Especialistas seculares que escrevem sobre religião tendem a salientar as profundas forças estruturais que moldam a prática e a crença –os efeitos da industrialização ou da revolução científica, da suburbanização ou da pílula anticoncepcional. Os intelectuais religiosos tendem a enfatizar os debates teológicos e as estratégias de evangelização. (Os cristãos devem ser cativantes ou combativos? As igrejas devem se adaptar à modernidade liberal ou resistir a suas lisonjas?)
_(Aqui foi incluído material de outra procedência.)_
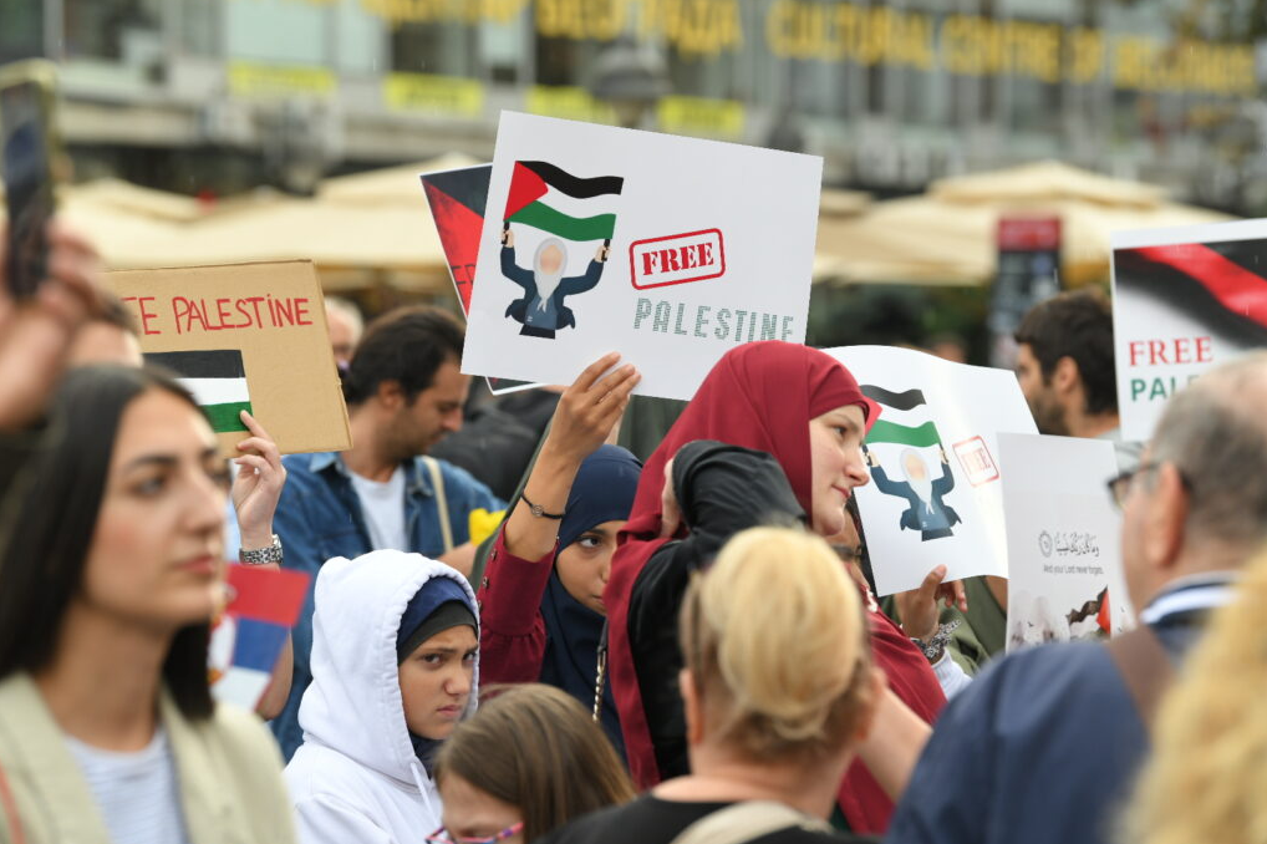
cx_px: 632
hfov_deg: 13.2
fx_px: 5488
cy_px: 421
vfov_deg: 8.8
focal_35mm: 156
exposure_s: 1/400
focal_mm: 155
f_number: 5
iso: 500
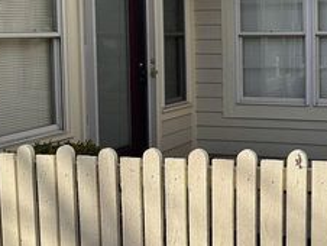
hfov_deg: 32.7
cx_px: 340
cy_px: 62
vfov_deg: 27.2
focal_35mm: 53
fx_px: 501
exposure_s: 1/1812
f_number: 1.78
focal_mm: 6.86
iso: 80
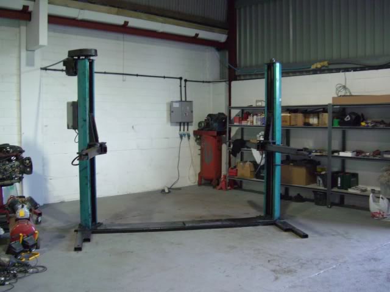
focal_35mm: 38
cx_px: 195
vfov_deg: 37.7
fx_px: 428
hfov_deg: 49.0
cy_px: 146
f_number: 2.8
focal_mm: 7.9
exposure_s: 1/80
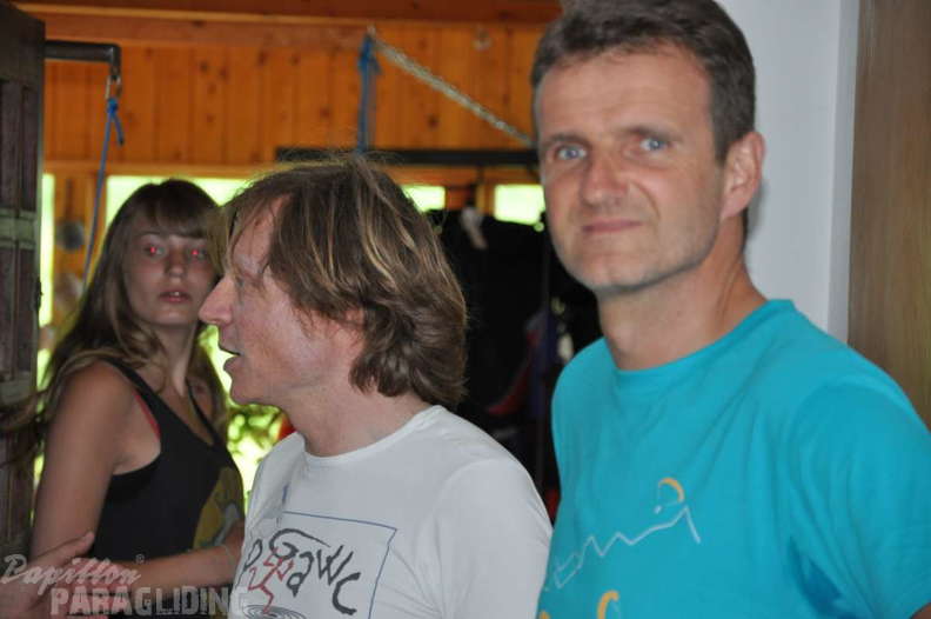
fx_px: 4068
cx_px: 466
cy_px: 310
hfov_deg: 13.1
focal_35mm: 158
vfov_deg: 8.7
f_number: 5.6
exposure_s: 1/60
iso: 800
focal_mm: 105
Essas ferramentas analíticas são sempre importantes; o sociológico não desaparece só porque o místico chegou de repente. Em outra coluna, sugeri uma ligação entre a aparente crise na saúde mental dos adolescentes e o declínio do cristianismo organizado, e minha colega do Times, Ruth Graham, relatando de Asbury, observou que os depoimentos sobre cura no avivamento são "esmagadoramente sobre saúde mental, trauma e desilusão". Tampouco, à sombra do numinoso, a estratégia deixa de importar: o encontro na estrada para Damasco criou o apóstolo Paulo, mas sua carreira depois disso foi toda organização, pregação, escrita de cartas e couro de sapato (ou sandália).
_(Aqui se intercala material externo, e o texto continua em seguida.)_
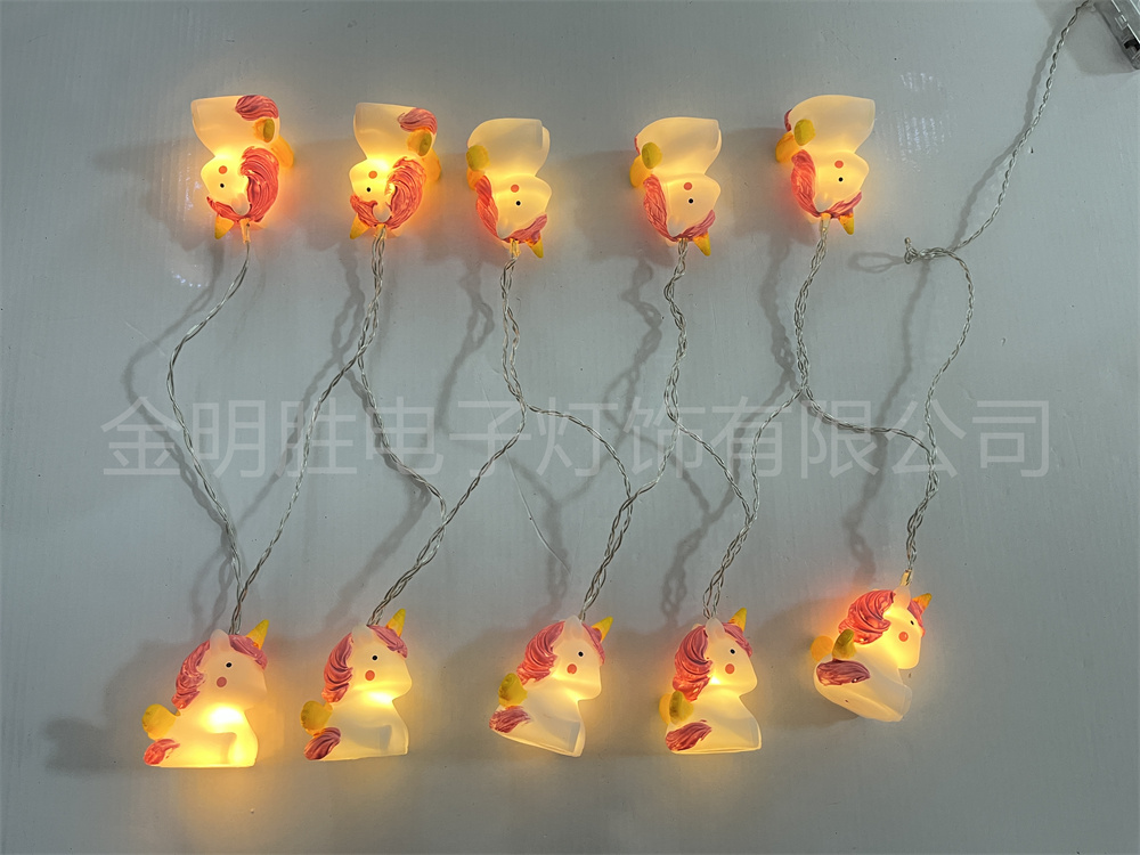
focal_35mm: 26
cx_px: 570
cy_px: 428
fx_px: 856
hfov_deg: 67.3
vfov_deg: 53.1
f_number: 1.6
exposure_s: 1/50
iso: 200
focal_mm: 5.1
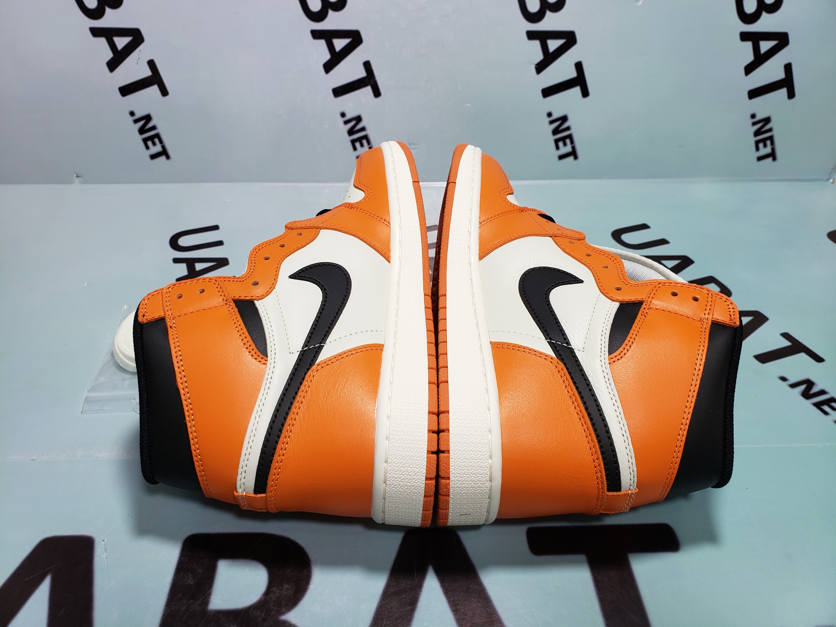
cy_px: 314
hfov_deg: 67.3
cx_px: 418
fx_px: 628
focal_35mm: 26
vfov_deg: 53.1
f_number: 2.4
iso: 64
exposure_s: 1/50
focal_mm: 4.3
Mas as próprias experiências permanecem irredutivelmente imprevisíveis. Por que Asbury? Por que Saulo de Tarso? Por que Charles Grandison Finney?
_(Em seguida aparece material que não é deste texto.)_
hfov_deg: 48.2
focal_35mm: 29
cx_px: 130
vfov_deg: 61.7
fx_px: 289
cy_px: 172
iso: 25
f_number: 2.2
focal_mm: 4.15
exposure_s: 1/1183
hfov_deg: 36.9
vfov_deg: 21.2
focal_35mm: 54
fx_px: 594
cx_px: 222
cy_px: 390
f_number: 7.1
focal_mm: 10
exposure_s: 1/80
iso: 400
Uma cultura religiosa única existe em Mountain West porque um dos contemporâneos de Finney no interior do estado de Nova York acreditava ter recebido uma revelação do anjo Moroni. Indiscutivelmente, o movimento mais importante dentro do cristianismo global hoje existe por causa de um reavivamento que começou com um pregador afro-americano e seus seguidores orando juntos numa parte pobre de Los Angeles em 1906.

E posso citar capítulo e versículo sobre a razoabilidade do teísmo, mas na cadeia causal da história eu sou um cristão porque, 2.000 anos atrás, um grupo heterogêneo de provincianos na Palestina romana acreditou ter visto seu professor curar os enfermos e ressuscitar os mortos e depois se erguer transfigurado da sepultura –e então porque, dois milênios depois, quando criança no subúrbio de Connecticut, vi meus próprios pais caírem no chão e falarem em línguas.

Se essas experiências correspondem à realidade definitiva não será discutido aqui. Meus pontos são sobre observação e expectativa.

Quando se trata do futuro religioso, você deve seguir as tendências sociais, mas também sempre esperar o inesperado –reconhecendo que toda fé organizada pode desaparecer amanhã e algum encontro espiritual ressuscitará a religião em pouco tempo.

Se você está tentando discernir o que poderá ser uma espiritualidade pós-cristã, então o que os buscadores pós-cristãos estão experimentando e o que (ou quem) eles afirmam estar encontrando importa tanto quanto qualquer rótulo religioso específico que possam reivindicar.

E se você está imaginando uma renovação do cristianismo americano, todos os melhores planos –estratégias pastorais, debates teológicos e linhas de tendência de longo prazo– podem importar menos do que algo que acontece em algum lugar obscuro ou para algum indivíduo obscuro, em cujas visões um futuro totalmente inesperado pode estar tomando forma.